JpGU-AGU Joint Meeting 2020

講演情報

[J] 口頭発表

セッション記号 A (大気水圏科学) » A-CC 雪氷学・寒冷環境

[A-CC39] 雪氷学

コンビーナ:縫村 崇行(東京電機大学)、石川 守(北海道大学)、舘山 一孝(国立大学法人 北見工業大学)、永井 裕人(早稲田大学 教育学部)

[ACC39-05] 高分解能光学顕微鏡による氷表面の疑似液体層の直接観察:硝酸ガスの効果

*長嶋 剣1Josée Maurais2村田 憲一郎1古川 義純1Patrick Ayotte2佐崎 元1 (1.北海道大学低温科学研究所、2.シャーブルック大学)

キーワード:氷、疑似液体層、硝酸ガス、光学顕微鏡

氷は地球上で最も豊富な結晶の1つであるため、氷結晶表面を分子レベルで理解することは氷に関する多くの問題を解き明かす鍵となります。我々はオリンパス(株)と共同でレーザー共焦点顕微鏡と微分干渉顕微鏡とを組み合わせた顕微鏡を開発しました(LCM-DIM)。我々は氷表面の分子の階段(厚さ0.37 nmの単位ステップ)の直接観察に初めて成功し[1]、氷結晶表面の疑似液体層(QLL)の直接観察にも成功しました[2]。融点(0°C)以下の温度でも氷表面はnm厚みの薄い液体層に覆われており、この層を疑似液体層と呼びます。窒素ガス下でのQLLのLCM-DIM観察により、QLLの出現する温度、ならびにH2O分圧が明らかになりました[3,4]。一方、微量の酸性ガスでさえもQLLの安定性を変えることがわかってきました。この研究ではモデル大気ガスとして硝酸ガスを選択し、大気組成[5,6]に近いHNO3分圧(0, 10-4, 10-2 Pa)に窒素ガスを加えた一気圧下で疑似液体層の出現・消失温度を調べました[7]。

HNO3ガスの有無に関係なく、pure-QLLおよびHNO3-QLLは温度増加により出現し、温度減少により消失しました。pure-/HNO3-QLLの形状は、球形ドーム状で氷との接触角は約1°でした。すなわち、氷との接触面の直径が50 umの時に高さ100 nmに満たない非常に薄い液体層であることがわかりました。Pure-/HNO3-QLLの出現温度にはそれほど差がありませんでしたが(PHNO3が0, 10-4, 10-2 Paの時それぞれ-1.9, -0.5, -1.8 °C)、消失温度には差が見られました。Pure-QLLの消失温度(-2.2 °C)は出現温度とほぼ同じでした。しかし、高い硝酸ガス分圧の条件(10-2 Pa)におけるHNO3-QLLの消失温度は-6.4 °Cであり、出現温度(-1.8 °C)とかなりの差がありました。出現・消失温度間の大きな熱ヒステリシスは、pure-/HNO3-QLLの消失メカニズムが異なっていたことを示唆しています。結論を述べると、HNO3-QLLは純水ではなく硝酸水溶液であり、HNO3-QLLと氷の結晶は平衡状態にあることがわかりました。

最近、我々は塩化水素ガス存在下におけるQLLの挙動について調べたところ[8,9]、HCl-QLLも塩酸水溶液であることがわかりました。この結果は、HNO3-QLLで見つかった結果と類似しています。したがって、硝酸や塩酸といった酸性ガスのある状況では、氷の結晶表面のQLLが大量の酸性ガス成分を捕捉する可能性があります。



[1] Sazaki et al. (2010) PNAS 107, 19702.
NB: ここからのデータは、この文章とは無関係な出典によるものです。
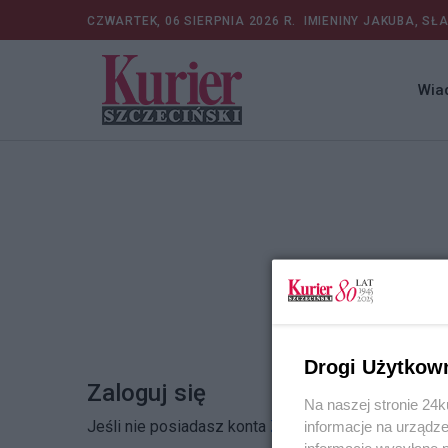
CZWARTEK, 06 SIERPNIA 2026 R.
IMIENINY JAKUBA, SŁ
Wia
Drogi Użytkow
Zaloguj się
Na naszej stronie 24
Jeśli nie posiadasz konta
Zarejestruj się
informacje na urządze
informacje wysyłane 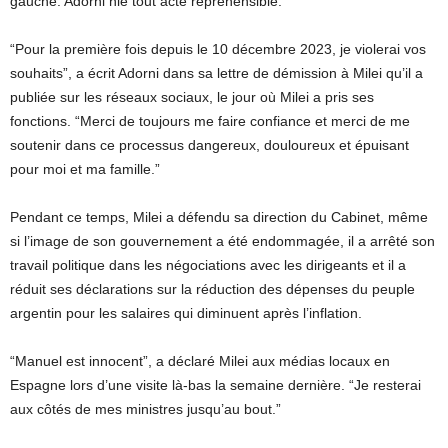
gauche. Adorni nie tout acte répréhensible.
“Pour la première fois depuis le 10 décembre 2023, je violerai vos
souhaits”, a écrit Adorni dans sa lettre de démission à Milei qu’il a
publiée sur les réseaux sociaux, le jour où Milei a pris ses
fonctions. “Merci de toujours me faire confiance et merci de me
soutenir dans ce processus dangereux, douloureux et épuisant
pour moi et ma famille.”
Pendant ce temps, Milei a défendu sa direction du Cabinet, même
si l’image de son gouvernement a été endommagée, il a arrêté son
travail politique dans les négociations avec les dirigeants et il a
réduit ses déclarations sur la réduction des dépenses du peuple
argentin pour les salaires qui diminuent après l’inflation.
“Manuel est innocent”, a déclaré Milei aux médias locaux en
Espagne lors d’une visite là-bas la semaine dernière. “Je resterai
aux côtés de mes ministres jusqu’au bout.”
[2] Sazaki et al. (2012) PNAS 109, 1052.

[3] Asakawa et al. (2015) PNAS 113, 1749.

[4] Murata et al. (2016) PNAS 113, E6741.

[5] Goldan et al. (1983) Atmos. Environ. 17, 1355.

[6] Hanke et al. (2003) Atmos. Chem. Phys. 3, 417.

[7] Nagashima et al. (2020) Crystals 10, 72.

[8] Nagashima et al. (2016) Cryst. Growth Des. 16, 2225.

[9] Nagashima et al. (2018) Cryst. Growth Des. 18, 4117.


この研究の詳細は論文[7]に示されています。また「A-AS07 大気化学」「M-IS23 結晶成長・溶解」の各セッションでも、他の観点から見た硝酸QLLについての発表を致します。